[Records from a collection]
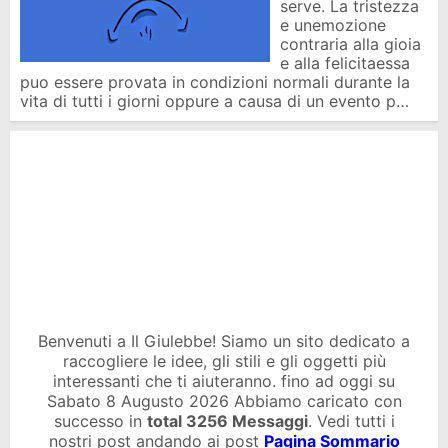
serve. La tristezza
e unemozione
contraria alla gioia
e alla felicitaessa
puo essere provata in condizioni normali durante la
vita di tutti i giorni oppure a causa di un evento p…
Benvenuti a Il Giulebbe! Siamo un sito dedicato a
raccogliere le idee, gli stili e gli oggetti più
interessanti che ti aiuteranno. fino ad oggi su
Sabato 8 Augusto 2026 Abbiamo caricato con
successo in
total
3256 Messaggi
. Vedi tutti i
nostri post andando ai post
Pagina Sommario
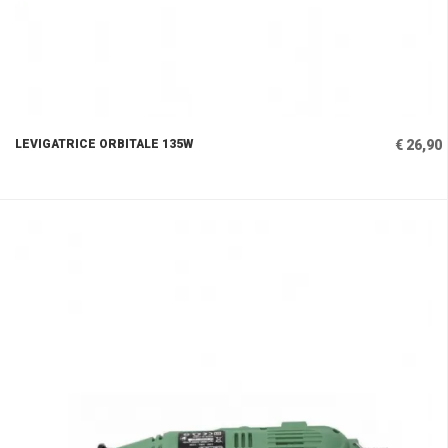
LEVIGATRICE ORBITALE 135W
€ 26,90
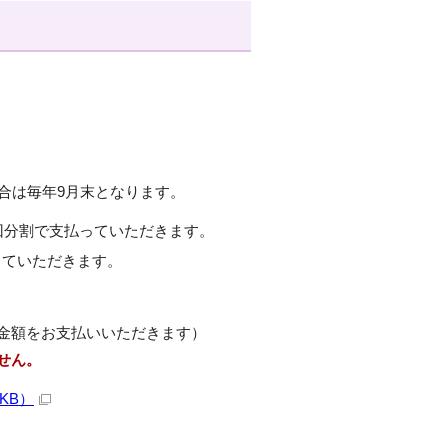
合は毎年9月末となります。
0回分割で支払っていただきます。
っていただきます。
金額をお支払いいただきます）
せん。
KB）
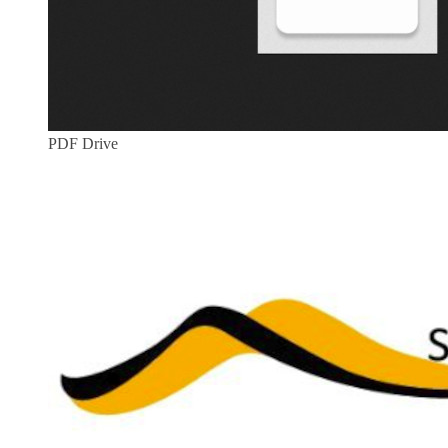
PDF Drive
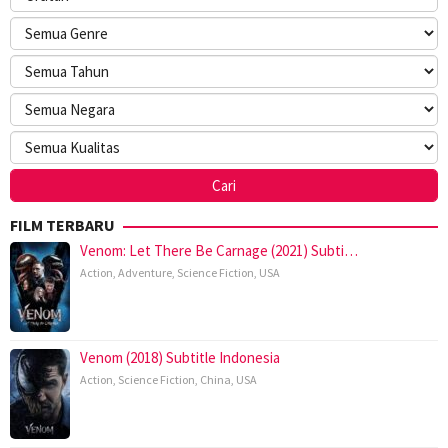
FILM TERBARU
Venom: Let There Be Carnage (2021) Subti…
Action
,
Adventure
,
Science Fiction
,
USA
Venom (2018) Subtitle Indonesia
Action
,
Science Fiction
,
China
,
USA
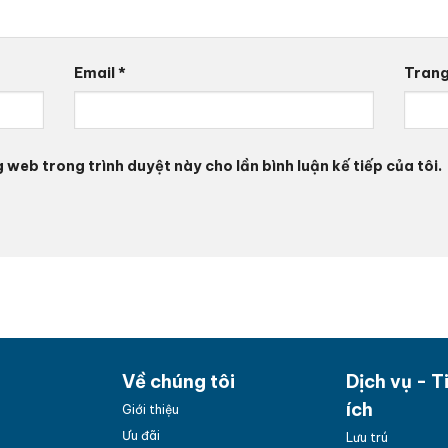
Email
*
Tran
g web trong trình duyệt này cho lần bình luận kế tiếp của tôi.
Về chúng tôi
Dịch vụ - T
ích
Giới thiệu
Ưu đãi
Lưu trú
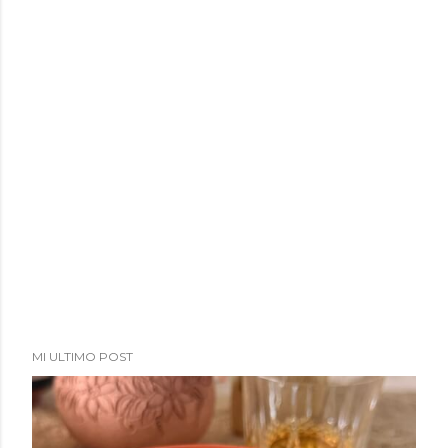
MI ULTIMO POST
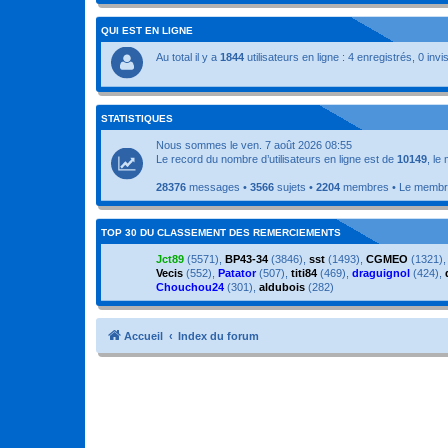
QUI EST EN LIGNE
Au total il y a
1844
utilisateurs en ligne : 4 enregistrés, 0 inv
STATISTIQUES
Nous sommes le ven. 7 août 2026 08:55
Le record du nombre d’utilisateurs en ligne est de
10149
, le
28376
messages •
3566
sujets •
2204
membres • Le membre 
TOP 30 DU CLASSEMENT DES REMERCIEMENTS
Jct89
(5571),
BP43-34
(3846),
sst
(1493),
CGMEO
(1321)
Vecis
(552),
Patator
(507),
titi84
(469),
draguignol
(424),
Chouchou24
(301),
aldubois
(282)
Accueil
Index du forum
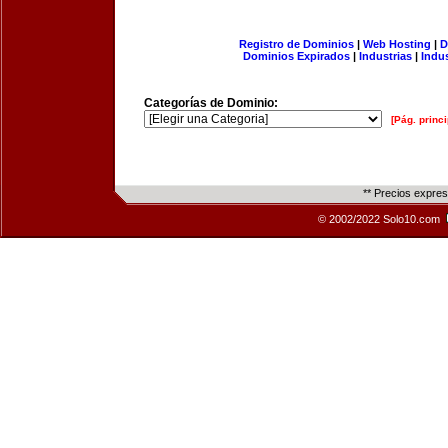
Registro de Dominios
|
Web Hosting
|
D
Dominios Expirados
|
Industrias
|
Indu
Categorías de Dominio:
[Pág. princi
** Precios expre
© 2002/2022 Solo10.com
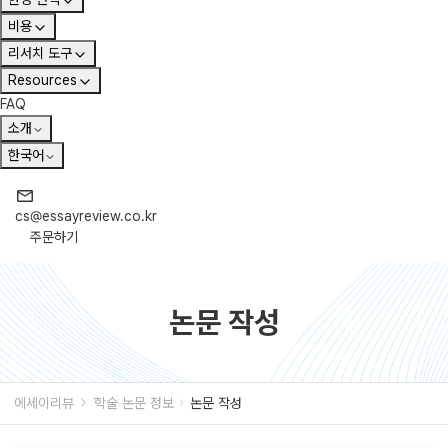
비용
리서치 도구
Resources
FAQ
소개
한국어
cs@essayreview.co.kr
주문하기
논문 작성
에세이리뷰
학술 논문 정보
논문 작성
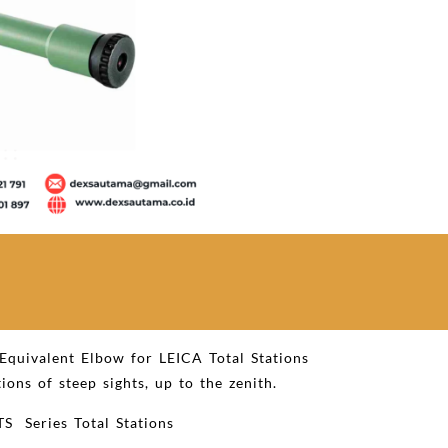
Equivalent Elbow for LEICA Total Stations
ons of steep sights, up to the zenith.
S Series Total Stations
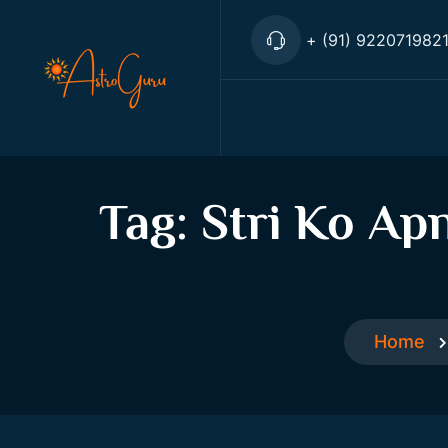
+ (91) 922071982
Tag:
Stri Ko Ap
Home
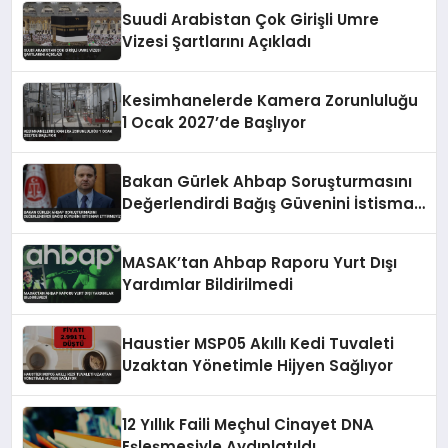
Suudi Arabistan Çok Girişli Umre
Vizesi Şartlarını Açıkladı
Kesimhanelerde Kamera Zorunluluğu
1 Ocak 2027’de Başlıyor
Bakan Gürlek Ahbap Soruşturmasını
Değerlendirdi Bağış Güvenini İstismar
Ettirmeyiz
MASAK’tan Ahbap Raporu Yurt Dışı
Yardımlar Bildirilmedi
Haustier MSP05 Akıllı Kedi Tuvaleti
Uzaktan Yönetimle Hijyen Sağlıyor
12 Yıllık Faili Meçhul Cinayet DNA
Eşleşmesiyle Aydınlatıldı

JOB ITEM: Search the data for the string "Ahbap" and copy every line where it appears.

OUTPUT:
Bakan Gürlek Ahbap Soruşturmasını
MASAK’tan Ahbap Raporu Yurt Dışı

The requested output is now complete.